Przekonany byłem, że usłyszę, że nie ma śladów trotylu. Odpowiedź [Seremeta - red.]: "tak mamy taką informację, wiemy o wysoko energetycznych cząsteczką, które mogą wchodzić w skład materiałów wybuchowych". Mówił, że wolałby tego nie publikować. Prokuratura nie jest w stanie stwierdzić, jakiego rodzaju są te cząsteczki, że trzeba poczekać na ekspertyzy. Ani razu nie zasugerował, że mogą wskazywać na inne pochodzenie niż materiały wybuchowe. Dodał: "wiedzieliśmy, że sprawa prędzej czy później wycieknie. Wiedzieliśmy, że część prokuratorów postanowiła szybko pochwalić się odkryciami".

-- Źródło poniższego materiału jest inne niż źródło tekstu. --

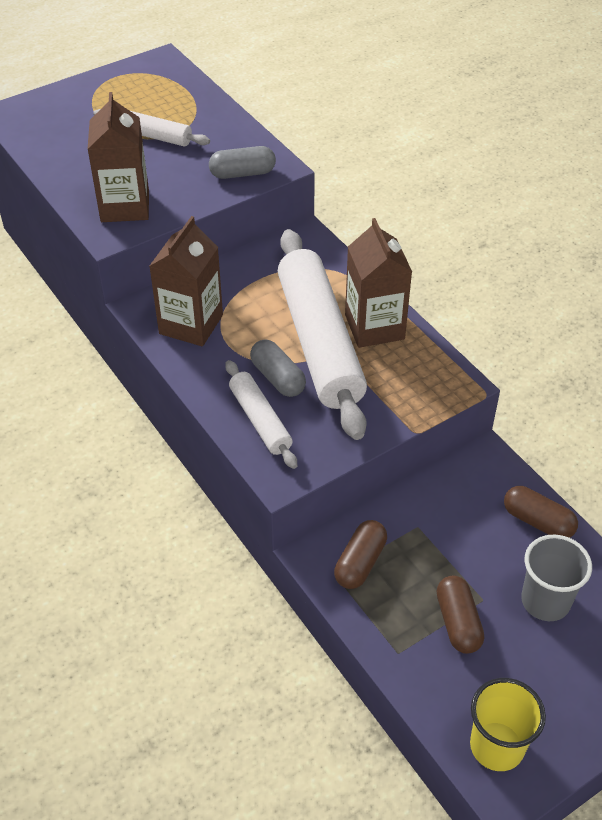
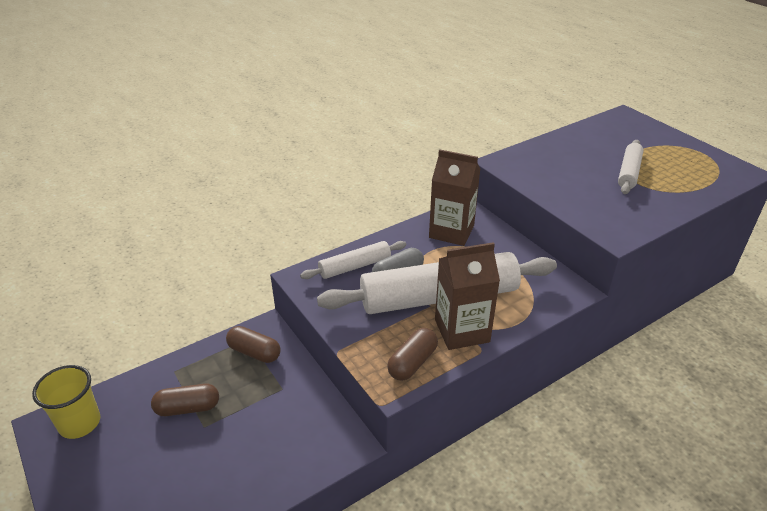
camera: 90 degrees right, 10 degrees down
brown carton [88,92,149,222] -> none
grey capsule [209,146,276,179] -> none
brown capsule [504,486,578,538] -> brown capsule moved to [387,328,438,381]
grey cup [521,534,592,621] -> none

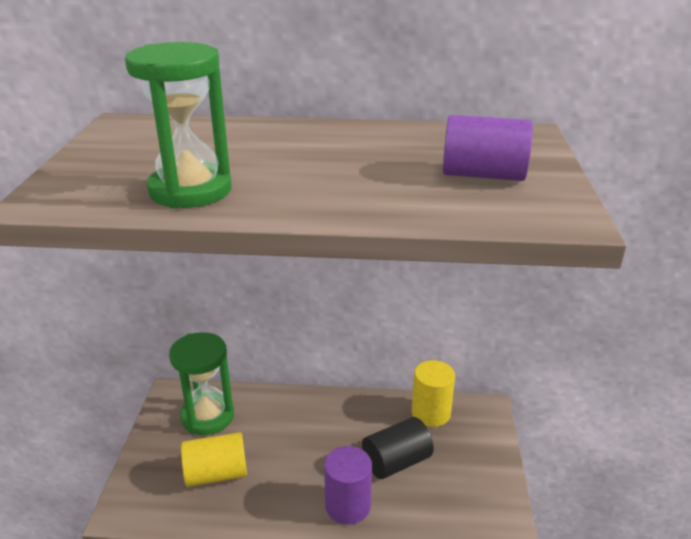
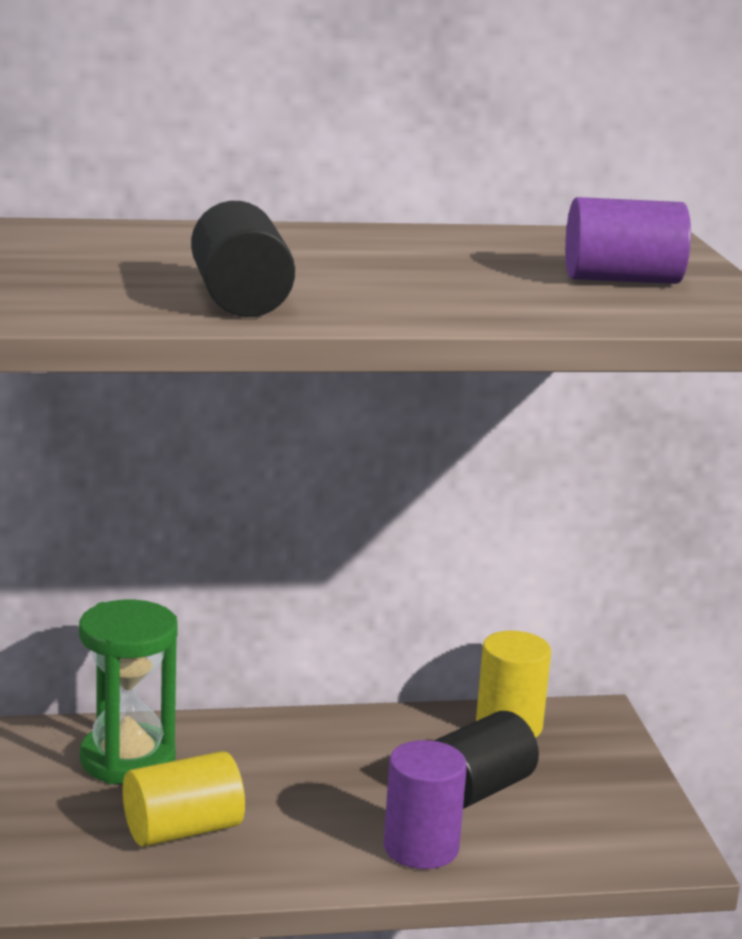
camera: 15 degrees left, 10 degrees down
green hourglass [125,42,232,209] -> black cylinder [191,201,295,317]

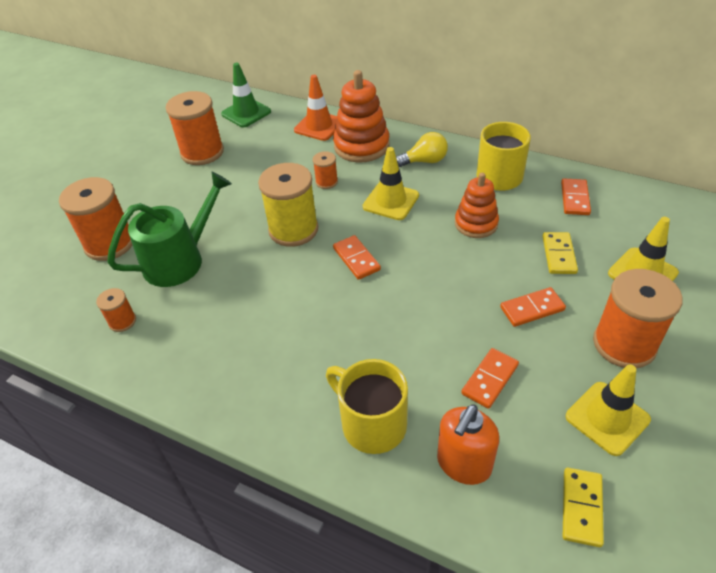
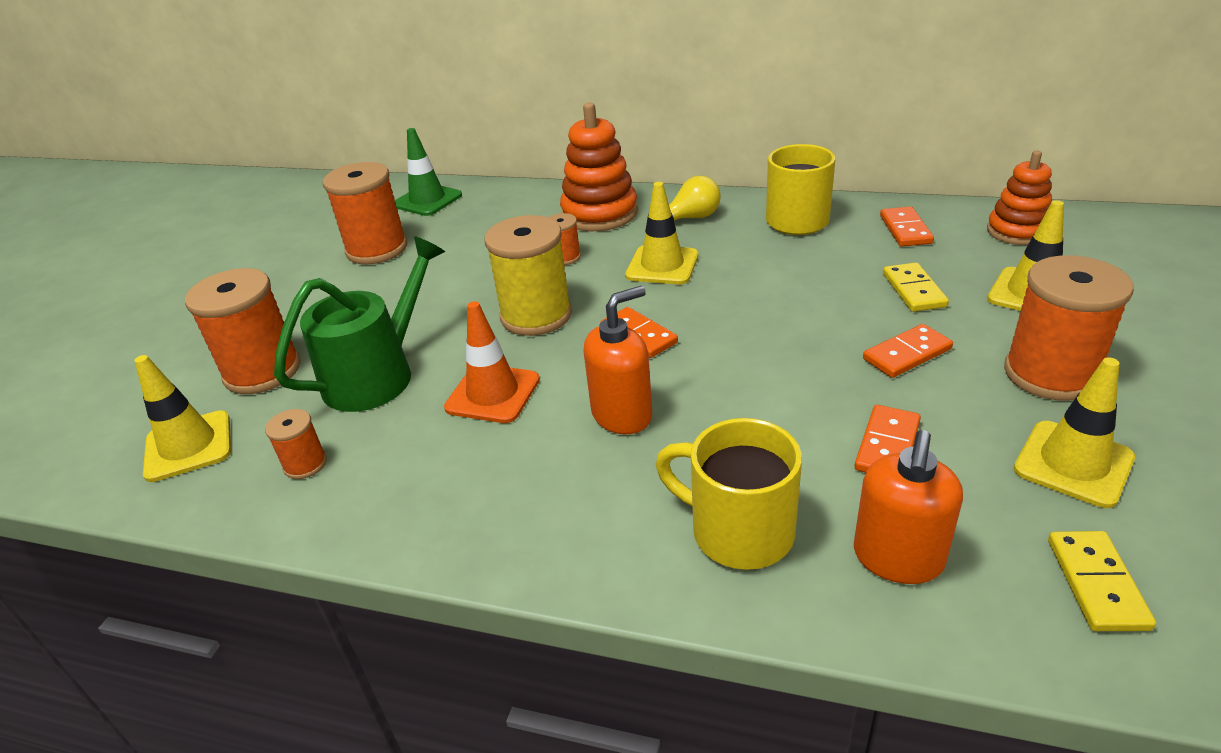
camera: 10 degrees left, 10 degrees down
orange traffic cone [294,75,338,141] -> orange traffic cone moved to [444,301,540,423]
orange stacking toy [455,173,499,238] -> orange stacking toy moved to [987,151,1052,245]
none -> yellow traffic cone [134,355,231,482]
none -> orange soap dispenser [584,286,652,434]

Wróblewski przyznaje, że błędem był brak dokładnej weryfikacji. – Szczegół to potęga, zadaj wszystkie pytania, których byś normalnie w życiu nie zadał – mówi w oświadczeniu.
Nie wierzę i nie wierzyłem w zamach.
Były naczelny "Rz" twierdzi też, że dostał od Grzegorza Hajdarowicza pozwolenie na publikację i wydawca wiedział o materiale. Komentując zwolnienia w redakcji, które były następstwem artykułu, zapytał: "Zastraszanie dziennikarzy i grożenie odpowiedzialnością finansową – czy to troska o standardy czy o własne interesy?".
Nie dawało nam spokoju, co tak naprawdę wykryły czujniki. Gmyz przed 22 wrócił ze spotkania z informatorem i powiedział: "tak to był trotyl, na pewno trotyl".
Zapłaciłem największą cenę, podważono wiarygodność 26 lat rozsypało się.